Mas o melhor desse dia, foi ao jantar, a minha avó deu-me bife com batatas
fritas e um ovo estrelado. Foi um dia memorável.
No fundo, todos os dias eram de festa nas
brincadeiras de rua com os meninos como eu: Jogando a bola de trapos, a
casquinha, o hóquei com troços de couve, o peão, a sameira, á corda queimada,
ás escondidas, aos Cow-boys, à Cabra cega e aos policias e ladrões.
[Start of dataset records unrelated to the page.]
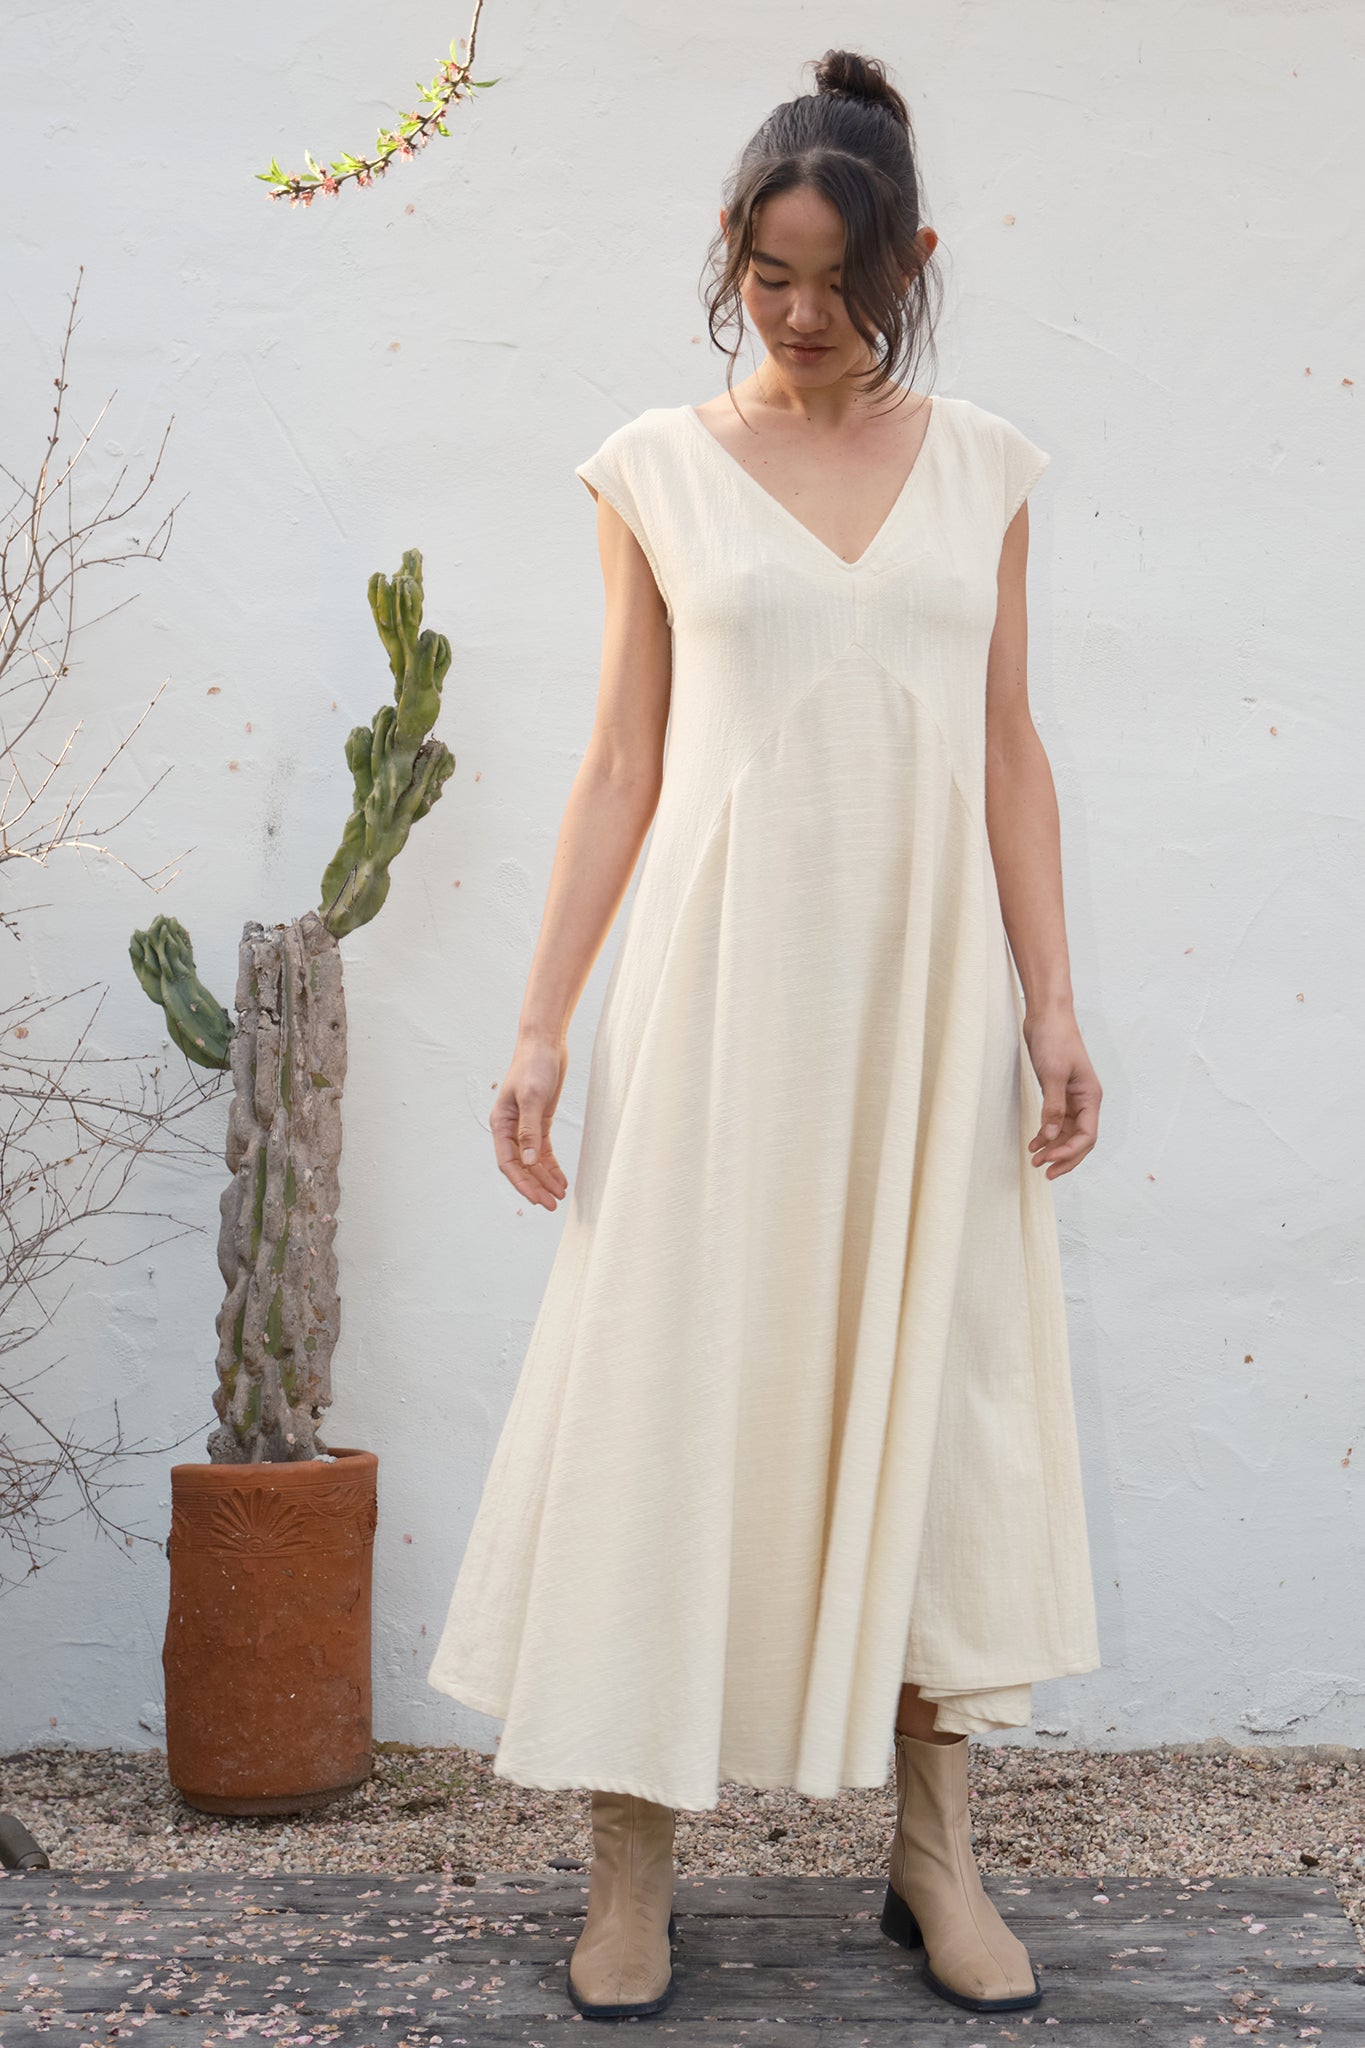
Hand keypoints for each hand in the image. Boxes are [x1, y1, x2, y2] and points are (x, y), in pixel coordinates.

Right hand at [492, 1034, 570, 1209]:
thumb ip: (530, 1131)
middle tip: (552, 1204)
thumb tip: (528, 1161)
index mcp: (501, 1123)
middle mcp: (510, 1128)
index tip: (538, 1199)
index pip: (508, 1162)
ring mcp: (525, 1126)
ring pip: (532, 1161)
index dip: (522, 1183)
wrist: (545, 1042)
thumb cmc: (534, 1065)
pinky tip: (561, 1179)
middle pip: (520, 1166)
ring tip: (560, 1195)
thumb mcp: (532, 1097)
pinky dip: (551, 1165)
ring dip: (544, 1179)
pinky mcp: (540, 1121)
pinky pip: (543, 1150)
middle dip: (535, 1186)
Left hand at [1021, 1010, 1100, 1177]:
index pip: (1088, 1136)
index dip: (1070, 1152)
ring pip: (1068, 1133)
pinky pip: (1057, 1122)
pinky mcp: (1058, 1093)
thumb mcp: (1052, 1074)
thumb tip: (1052, 1136)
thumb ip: (1053, 1107)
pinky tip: (1034, 1143)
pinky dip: (1047, 1134)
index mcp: (1090, 1097)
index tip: (1050, 1161)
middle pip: (1081, 1140)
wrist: (1046, 1016)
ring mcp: (1072, 1097)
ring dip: (1054, 1148)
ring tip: (1035, 1160)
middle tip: (1044, 1172)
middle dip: (1064, 1157)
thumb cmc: (1054, 1040)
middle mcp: (1085, 1100)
Quem do meu tempo, não se lembra daquela célebre
lenga-lenga:
Aniki
bó-bó / Aniki baú-bau / Passarinho totó
Cheribau,
Cavaquinho / Salomão, São cristão
Policia
/ Ladrão
Também brincávamos com as meninas às
“Casinhas”, às rodinhas cantando o Manel Tim-Tim que era assim:
Ó
Manel tim-tim / Ó Manel tim-tão
Dá-me a canastrinha / Dá co’cu no chããão
Ou a Machadinha que era assim:
Ah
ah ah minha machadinha
Quem
te pôs a mão sabendo que és minha
Sabendo
que és minha também eu sou tua
Salta
machadinha p’ró meio da rua
Com as “catraias”, também fazíamos jogos
como: Farinha olé, Prendinhas do Sr. Abade, Minha mãe dá-me licença? Reis e as
Rainhas ou ao Bom Barqueiro. Esta brincadeira consistia em dois de nós de
braços levantados e dando as mãos, formar um arco por onde os outros passavam em
fila atrelados às ancas a cantar:
Bom
barqueiro, bom barqueiro / Deixa-me passar
Tenho
filhos pequeninos / Não os posso criar
A que os dois barqueiros respondiam:
Passarás,
passarás /Mas algum ficará
Se
não for o da frente / Há-de ser o de trás
E fechando o arco, aprisionavam o último da
fila que se posicionava atrás de um dos barqueiros. Assim sucessivamente até
que no final, cada barqueiro com a sua equipa puxavam com força, agarrados às
ancas uns dos outros, até conseguirem separar o arco original.